Bancos, seguradoras, governos, locadoras, telecomunicações e plataformas reguladas precisam definir quais níveis de garantia aceitam em cada operação. Consultar idade, abrir conta e assinar um contrato não têm o mesmo risco. A política deve combinar credencial, contexto, valor e sinais adicionais de fraude.

O Google também anunciou a evolução da iniciativa Android Ready SE para Android Digital Credential Alliance, reunindo fabricantes de chips, elementos seguros, aparelhos, carteiras e emissores. A proposta é reduzir fragmentação e ampliar dispositivos certificados, mas isso não garante que todos os celulares, países e carteiras tenham a mesma capacidade.

Checklist de implementação e atendimento

Faça um inventário de dispositivos suportados, padrões aceitos e caminhos alternativos. O usuário precisa conseguir recuperar acesso ao trocar, perder ou danificar o aparelho sem criar uma brecha no processo. Atendimento, fraude e privacidade devem participar do desenho desde o início.

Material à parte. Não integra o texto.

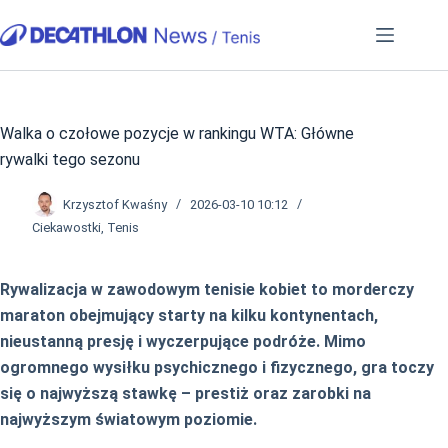
Przejdź
do
treści
Walka o czołowe pozycje w rankingu WTA: Główne
rywalki tego sezonu
Krzysztof Kwaśny
2026-03-10 10:12
Ciekawostki
,
Tenis
Rywalizacja w zawodowym tenisie kobiet to morderczy
maraton obejmujący starty na kilku kontynentach,
nieustanną presję i wyczerpujące podróże. Mimo
ogromnego wysiłku psychicznego i fizycznego, gra toczy
się o najwyższą stawkę – prestiż oraz zarobki na
najwyższym światowym poziomie.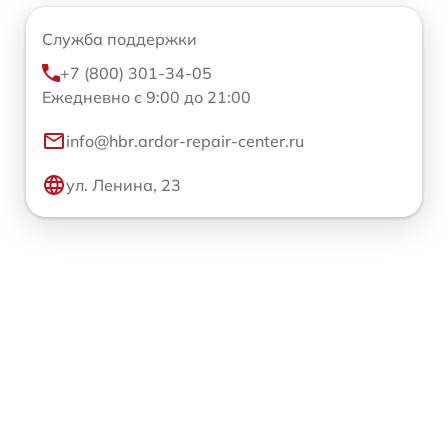
Служба поддержки
+7 (800) 301-34-05
Ежедневно с 9:00 до 21:00
info@hbr.ardor-repair-center.ru
ул. Ленина, 23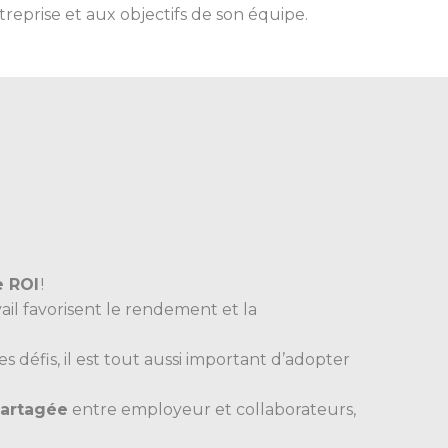
treprise et aux objectifs de son équipe.
e ROI
!
ail favorisent le rendement et la
s défis, il est tout aussi important d’adopter
partagée
entre employeur et collaborateurs,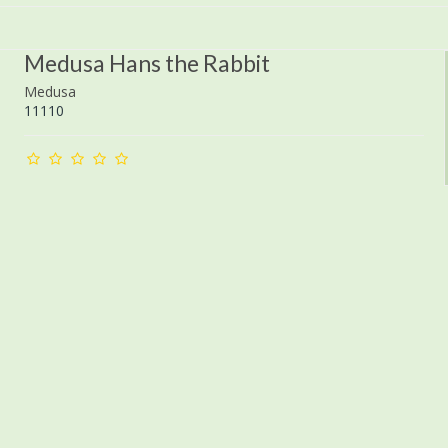
Medusa Hans the Rabbit
Medusa
11110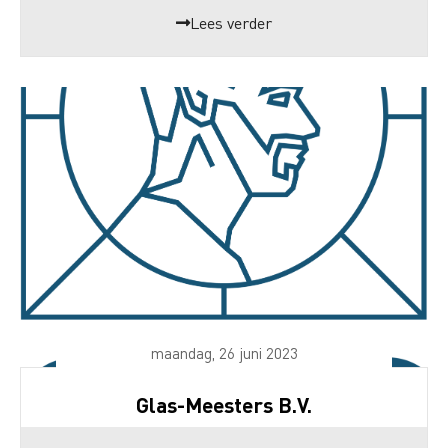
Lees verder
maandag, 26 juni 2023
Glas-Meesters B.V.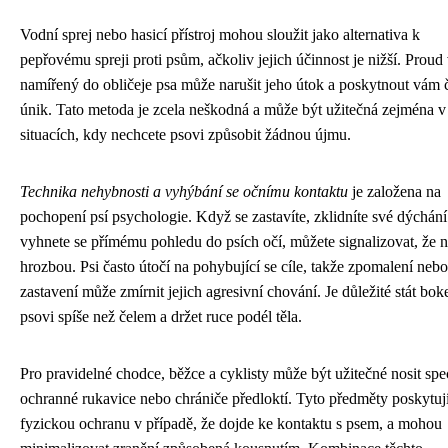
Vodní sprej nebo hasicí přístroj mohou sloužit jako alternativa k
pepřovému spreji proti psům, ačkoliv jejich účinnost je nižší. Proud
namířený do obličeje psa může narušit jeho útok a poskytnout vám 
únik. Tato metoda je zcela neškodná a může být užitečná zejména v
situacích, kdy nechcete psovi způsobit žádnou újmu.
Technika nehybnosti a vyhýbání se očnímu kontaktu
je založena na
pochopení psí psychologie. Když se zastavíte, zklidníte své dýchání
vyhnete se přímému pohledu do psích očí, můžete signalizovat, že n
hrozbou. Psi často útočí na pohybující se cíle, takže zpomalení nebo
zastavení může zmírnit jejich agresivní chování. Je důležité stát bo
psovi spíše než čelem a držet ruce podél těla.
Pro pravidelné chodce, běžce a cyklisty může být užitečné nosit spe
ochranné rukavice nebo chrániče předloktí. Tyto předměty poskytuj
fyzickou ochranu v případě, že dojde ke kontaktu s psem, a mohou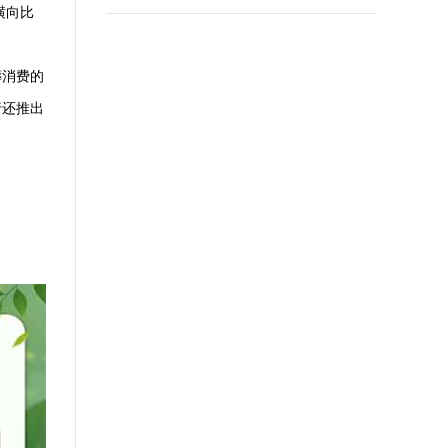
横向比
葬消费的
行还推出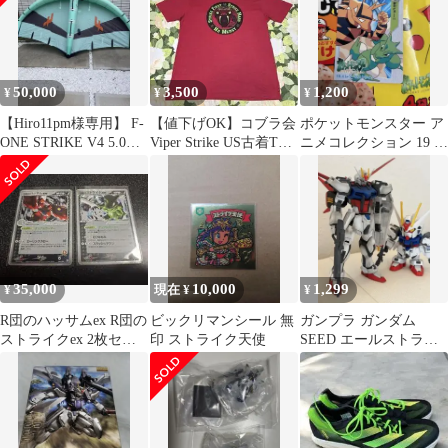
50,000
3,500
1,200
¥
¥
¥
【Hiro11pm様専用】 F-
【値下げOK】コブラ会
ポケットモンスター ア
ONE STRIKE V4 5.0
Viper Strike US古着Tシ
ニメコレクション 19 エ
㎡ ウィング
ャツ XL レッド
レブー＆ストライク
35,000
10,000
1,299
¥
現在 ¥
¥
R団のハッサムex R団の
ビックリマンシール 無
ガンプラ ガンダム
ストライクex 2枚セッ
印 ストライク天使
SEED エールストライ
ト
クガンダム ＋ SDガン
ダムBB戦士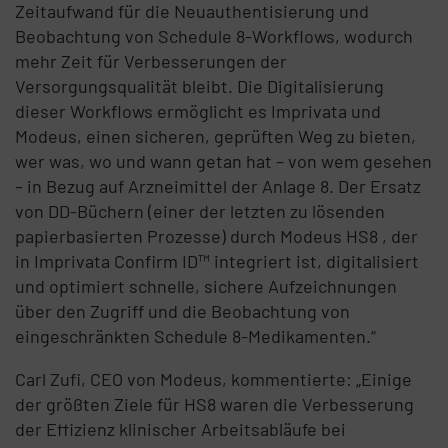
Zeitaufwand für die Neuauthentisierung und
Beobachtung von Schedule 8-Workflows, wodurch
mehr Zeit für Verbesserungen der
Versorgungsqualität bleibt. Die Digitalisierung
dieser Workflows ermöglicht es Imprivata und
Modeus, einen sicheren, geprüften Weg zu bieten,
wer was, wo und wann getan hat – von wem gesehen
– in Bezug auf Arzneimittel der Anlage 8. Der Ersatz
von DD-Büchern (einer der letzten zu lösenden
papierbasierten Prozesse) durch Modeus HS8 , der
in Imprivata Confirm ID™ integriert ist, digitalisiert
und optimiert schnelle, sichere Aufzeichnungen
über den Zugriff und die Beobachtung von
eingeschränkten Schedule 8-Medikamenten.“
Carl Zufi, CEO von Modeus, kommentierte: „Einige
der größten Ziele für HS8 waren die Verbesserung
der Effizienz klinischer Arbeitsabläufe bei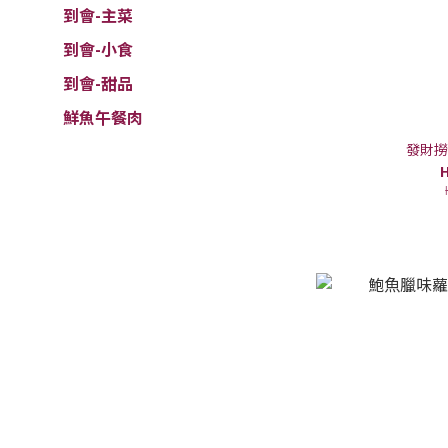
到會-主菜
到會-小食
到會-甜品
鮮魚午餐肉
發財撈
H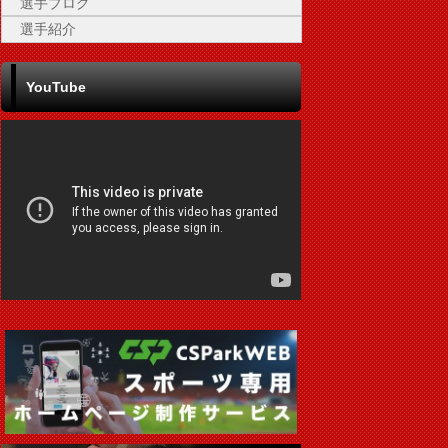
選手ブログ
選手紹介
YouTube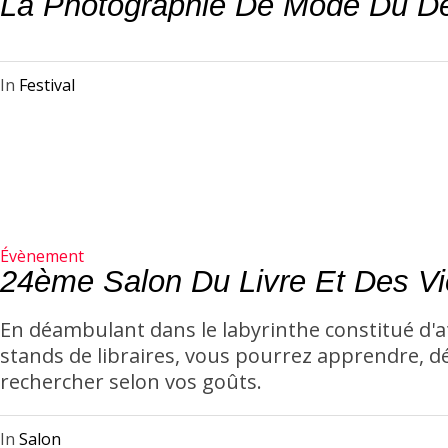
La Photographie De Mode Du D
In
Festival
Évènement
24ème Salon Du Livre Et Des Vi
En déambulant dans le labyrinthe constitué d'at
stands de libraires, vous pourrez apprendre, d
rechercher selon vos goûts.
In
Salon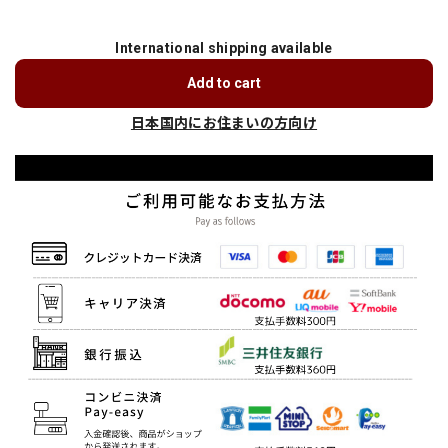
International shipping available
Add to cart
日本国内にお住まいの方向け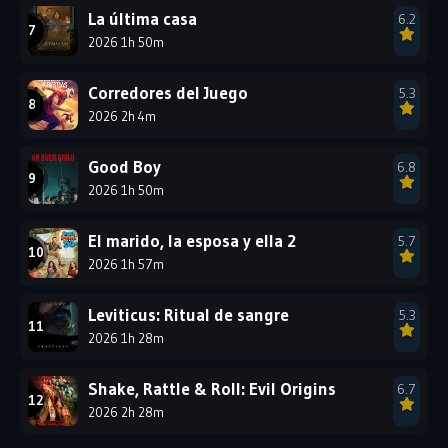
La última casa
6.2
2026 1h 50m
Corredores del Juego
5.3
2026 2h 4m
Good Boy
6.8
2026 1h 50m
El marido, la esposa y ella 2
5.7
2026 1h 57m
Leviticus: Ritual de sangre
5.3
2026 1h 28m
Shake, Rattle & Roll: Evil Origins
6.7
2026 2h 28m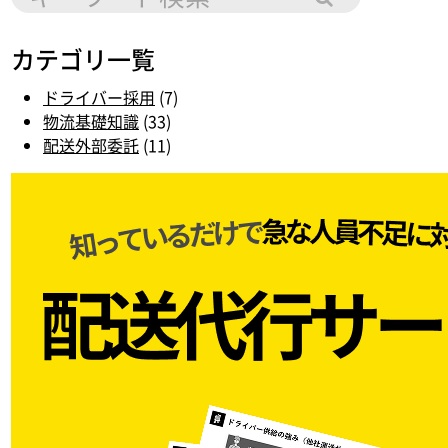
カテゴリ一覧
ドライバー採用
(7)
物流基礎知識
(33)
配送外部委託
(11)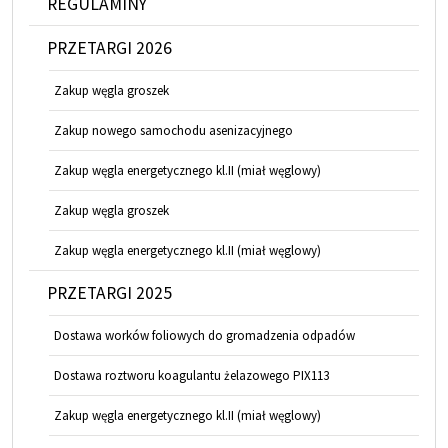
REGULAMINY
PRZETARGI 2026
Zakup węgla groszek
Zakup nowego samochodu asenizacyjnego
Zakup węgla energetycznego kl.II (miał węglowy)
Zakup węgla groszek
Zakup węgla energetycznego kl.II (miał węglowy)
PRZETARGI 2025
Dostawa worków foliowych do gromadzenia odpadów
Dostawa roztworu koagulantu żelazowego PIX113
Zakup węgla energetycznego kl.II (miał węglowy)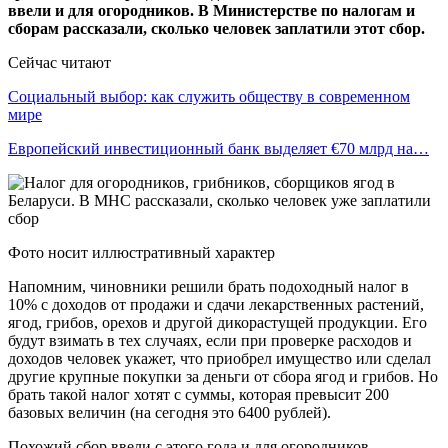
ввели и для огородников. В Министерстве по налогам и
сборам рассказали, сколько человек заплатили этот сбор.
Сейчас читают
Социальный выбор: как служить обществу в современном
мире
Европейский инвестиционный банк выделяет €70 млрд на…
Фото носит иллюстративный характер
Напомним, чиновники решили брать подоходный налог в
10% с доходов от продажи и сдачи лекарственных растений,
ягод, грибов, орехов и другой дикорастущей продукции. Его
будут взимать в тех случаях, если при проверке расходов и
доходов человек укажет, что приобрел имущество или сделал
другие крупные покупки за деньги от сбора ягод и грибов. Но
брать такой налог хотят с суммы, которая превысит 200
базовых величин (на сегодня это 6400 рублей).
Похожий сбор ввели с этого года и для огородников.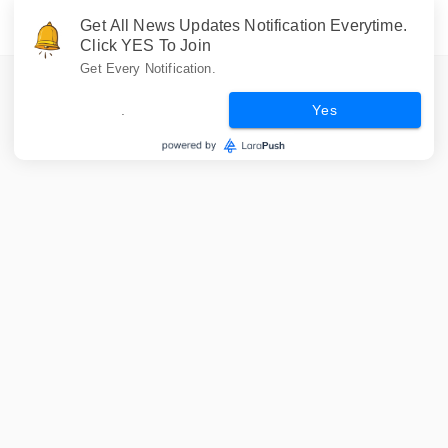
Get All News Updates Notification Everytime.
Click YES To Join
Get Every Notification.
.
Yes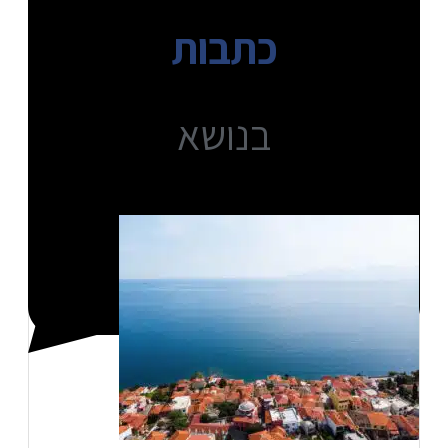
כתבות
בנושא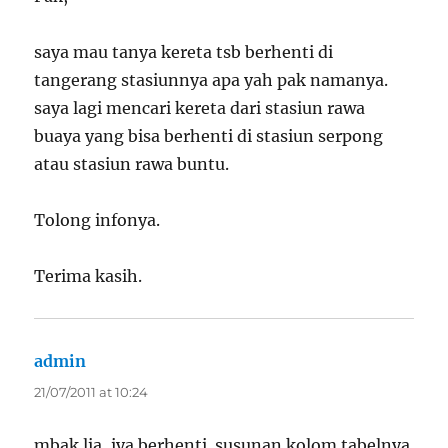
saya mau tanya kereta tsb berhenti di
tangerang stasiunnya apa yah pak namanya.
saya lagi mencari kereta dari stasiun rawa
buaya yang bisa berhenti di stasiun serpong
atau stasiun rawa buntu.
Tolong infonya.
Terima kasih.
admin
says:
21/07/2011 at 10:24
mbak lia, iya berhenti. susunan kolom tabelnya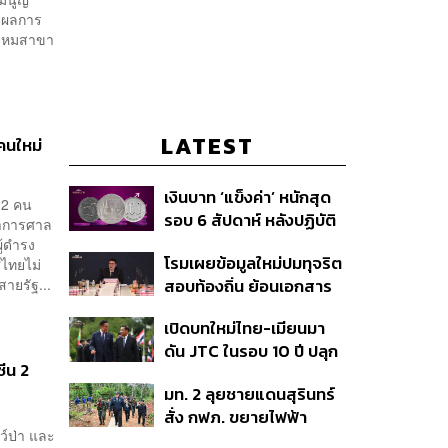
ุปผลการ
 พรหมสาขา
LATEST
คนใหม่
เงินบาท ‘แข็งค่า’ หนักสุด
 2 คน
รอบ 6 สัปดาห์ หลังปฏิบัติ
ลาการศาล
การแทรกแซงเยนของ
ู้ดำรง
โรมเผยข้อมูลใหม่ปมทุจริต
ไทยไม่
สหรัฐฯ-ญี่ปุ่น Standard
สอบท้องถิ่น ย้อนเอกสาร
สายรัฐ...
Chartered เปิดเป้าสิ้นปีนี้
ประชุมปี 2567 พบชื่อ
จ่อแข็งต่อแตะ 32.50 บาท
เปิดบทใหม่ไทย-เมียนมา
อนุทิน จ่อสอบต่อเอี่ยว
ต่อดอลลาร์
ดัน JTC ในรอบ 10 ปี ปลุก
ตัดตอน ม.บูรพา หรือไม่
ีน 2
‘เส้นเลือดใหญ่’ ค้า
มท. 2 ลุยชายแดนสุรินทร์
ชายแดน ท่าเรือน้ำลึก
สั่ง กฟภ. ขยายไฟฟ้า
ทวาย
ว์ป่า และ
‘ปราสาทตาควาย–เนิน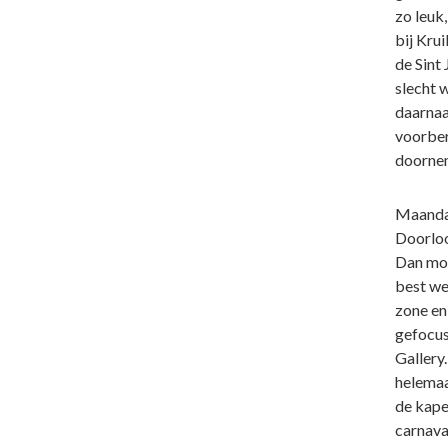
zo leuk
bij Krui
de Sint
slecht 
daarnaa
voorber
doornem
Maandag
Doorloo
Dan moe
best we
zone en 
gefocus
Gallery.
helemaa
de kape
carnaval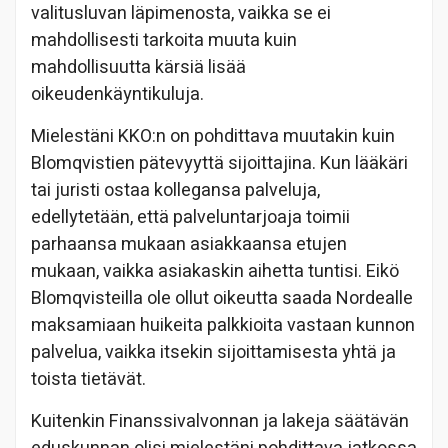
valitusluvan läpimenosta, vaikka se ei
mahdollisesti tarkoita muuta kuin
mahdollisuutta kärsiä lisää
oikeudenkäyntikuluja.
Mielestäni KKO:n on pohdittava muutakin kuin
Blomqvistien pätevyyttä sijoittajina. Kun lääkäri
tai juristi ostaa kollegansa palveluja,
edellytetään, että palveluntarjoaja toimii
parhaansa mukaan asiakkaansa etujen
mukaan, vaikka asiakaskin aihetta tuntisi. Eikö
Blomqvisteilla ole ollut oikeutta saada Nordealle
maksamiaan huikeita palkkioita vastaan kunnon
palvelua, vaikka itsekin sijoittamisesta yhtä ja
toista tietävät.
Kuitenkin Finanssivalvonnan ja lakeja säätävän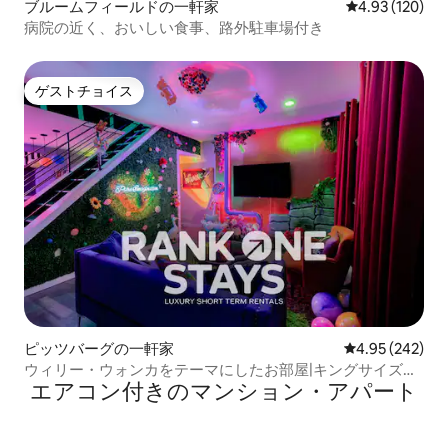
ブルームフィールドの一軒家
レビュー120件
4.93 (120)
病院の近く、おいしい食事、路外駐車場付き
ゲストチョイス
ゲストチョイス
ピッツバーグの一軒家
レビュー242件
4.95 (242)
ウィリー・ウォンカをテーマにしたお部屋|キングサイズベ
エアコン付きのマンション・アパート
ッド|便利な駐車場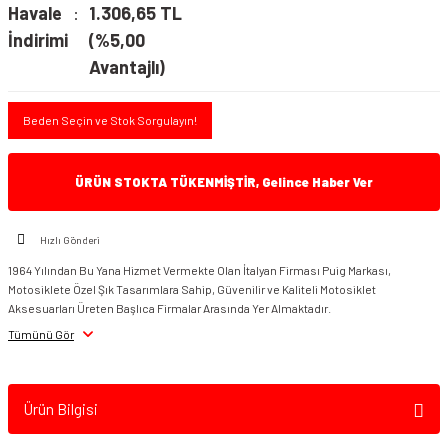
Havale
1.306,65 TL
İndirimi
(%5,00
Avantajlı)
Beden Seçin ve Stok Sorgulayın!
ÜRÜN STOKTA TÜKENMİŞTİR, Gelince Haber Ver
Hızlı Gönderi
1964 Yılından Bu Yana Hizmet Vermekte Olan İtalyan Firması Puig Markası,
Motosiklete Özel Şık Tasarımlara Sahip, Güvenilir ve Kaliteli Motosiklet
Aksesuarları Üreten Başlıca Firmalar Arasında Yer Almaktadır.
Tümünü Gör
Ürün Bilgisi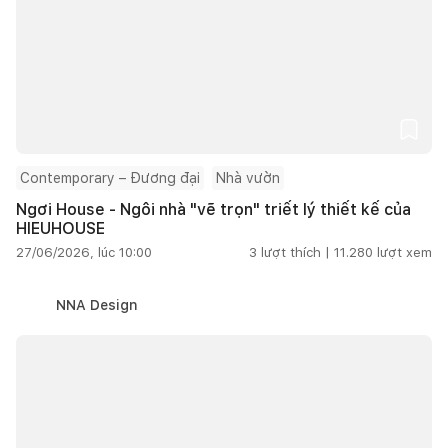
Contemporary – Đương đại
Nhà vườn
Ngơi House - Ngôi nhà "vẽ trọn" triết lý thiết kế của
HIEUHOUSE
27/06/2026, lúc 10:00
3
lượt thích |
11.280
lượt xem
NNA Design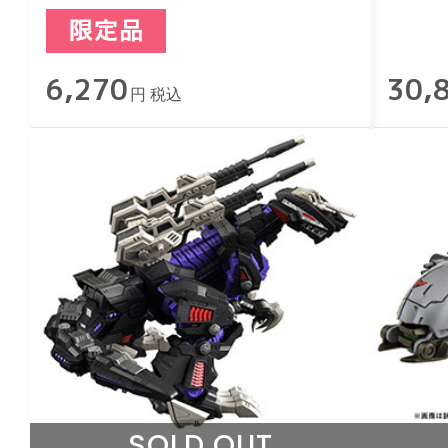
6,270
30,
円 税込
SOLD OUT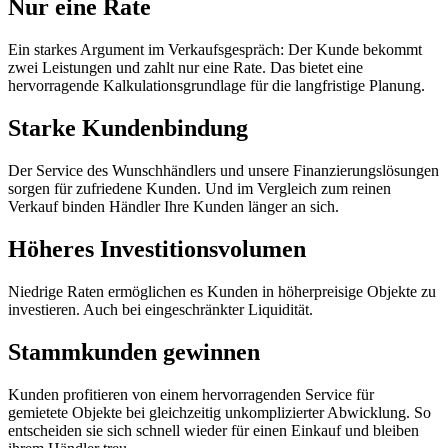
Nur eine Rate
Ein starkes Argument im Verkaufsgespräch: Der Kunde bekommt
zwei Leistungen und zahlt nur eine Rate. Das bietet eine
hervorragende Kalkulationsgrundlage für die langfristige Planung.
Starke Kundenbindung
Der Service des Wunschhändlers und unsere Finanzierungslösungen
sorgen für zufriedene Kunden. Und im Vergleich zum reinen
Verkauf binden Händler Ihre Kunden länger an sich.
Höheres Investitionsvolumen
Niedrige Raten ermöglichen es Kunden in höherpreisige Objekte zu
investieren. Auch bei eingeschränkter Liquidität.
Stammkunden gewinnen
Kunden profitieren von einem hervorragenden Service für
gemietete Objekte bei gleichzeitig unkomplizierter Abwicklung. So
entscheiden sie sich schnell wieder für einen Einkauf und bleiben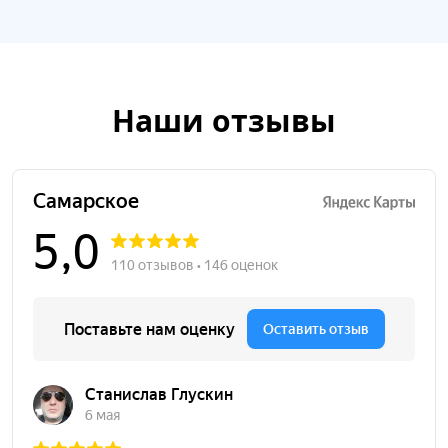
Наши отзывы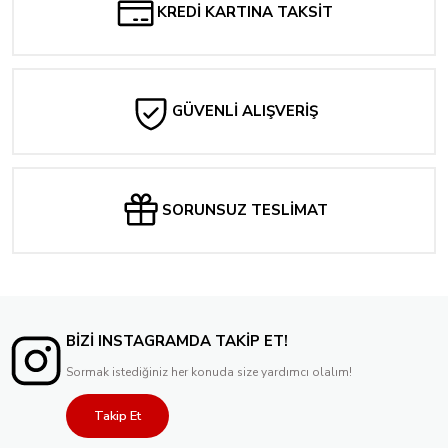
KREDİ KARTINA TAKSİT
GÜVENLİ ALIŞVERİŞ
SORUNSUZ TESLİMAT
BİZİ INSTAGRAMDA TAKİP ET!
Sormak istediğiniz her konuda size yardımcı olalım!
Takip Et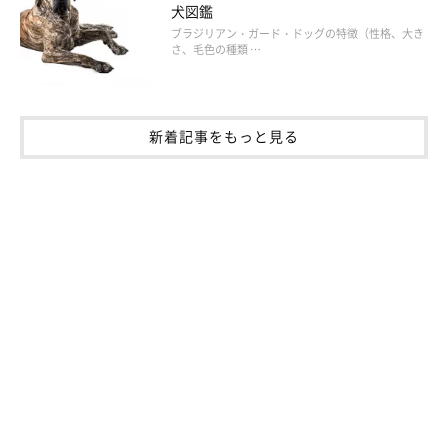
犬図鑑
ブラジリアン・ガード・ドッグの特徴（性格、大き
さ、毛色の種類 …
新着記事をもっと見る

Use ambientes de teste para validar emissão, apresentação seletiva, expiração, revogação, modo offline e falhas de rede. Registre o mínimo necessário para auditoria e evite armazenar cópias completas da credencial quando a verificação de um atributo for suficiente.

  • Definir nível de garantia por operação
  • Verificar suporte a StrongBox e padrões utilizados
  • Planejar troca, perda e revogação do aparelho
  • Minimizar atributos solicitados e armazenados
  • Testar acessibilidade e alternativa para não elegíveis

Padrões abertos e limitações

O projeto Multipaz citado pelo Google suporta protocolos como OpenID4VCI e OpenID4VP e formatos ISO e W3C. Padrões abertos ajudam interoperabilidade, mas a implementação precisa ser testada entre emissores, carteiras e verificadores reais. Conformidade declarada não substitui avaliação de segurança.

Nem todo aparelho terá elemento seguro certificado, biometria confiável ou suporte regional. Risco de exclusão digital, coerção, erro de cadastro e recuperação fraudulenta continuam existindo. A credencial móvel deve ampliar opções com proteção, não tornar o acesso a serviços dependente de um único dispositivo ou fornecedor.

Para levar daqui

Credencial digital confiável combina dispositivo, chave, autenticação e intenção. Antes de aceitar identidade móvel em operações críticas, defina níveis de garantia, minimize dados, teste recuperação e mantenha uma alternativa segura para pessoas e aparelhos não elegíveis.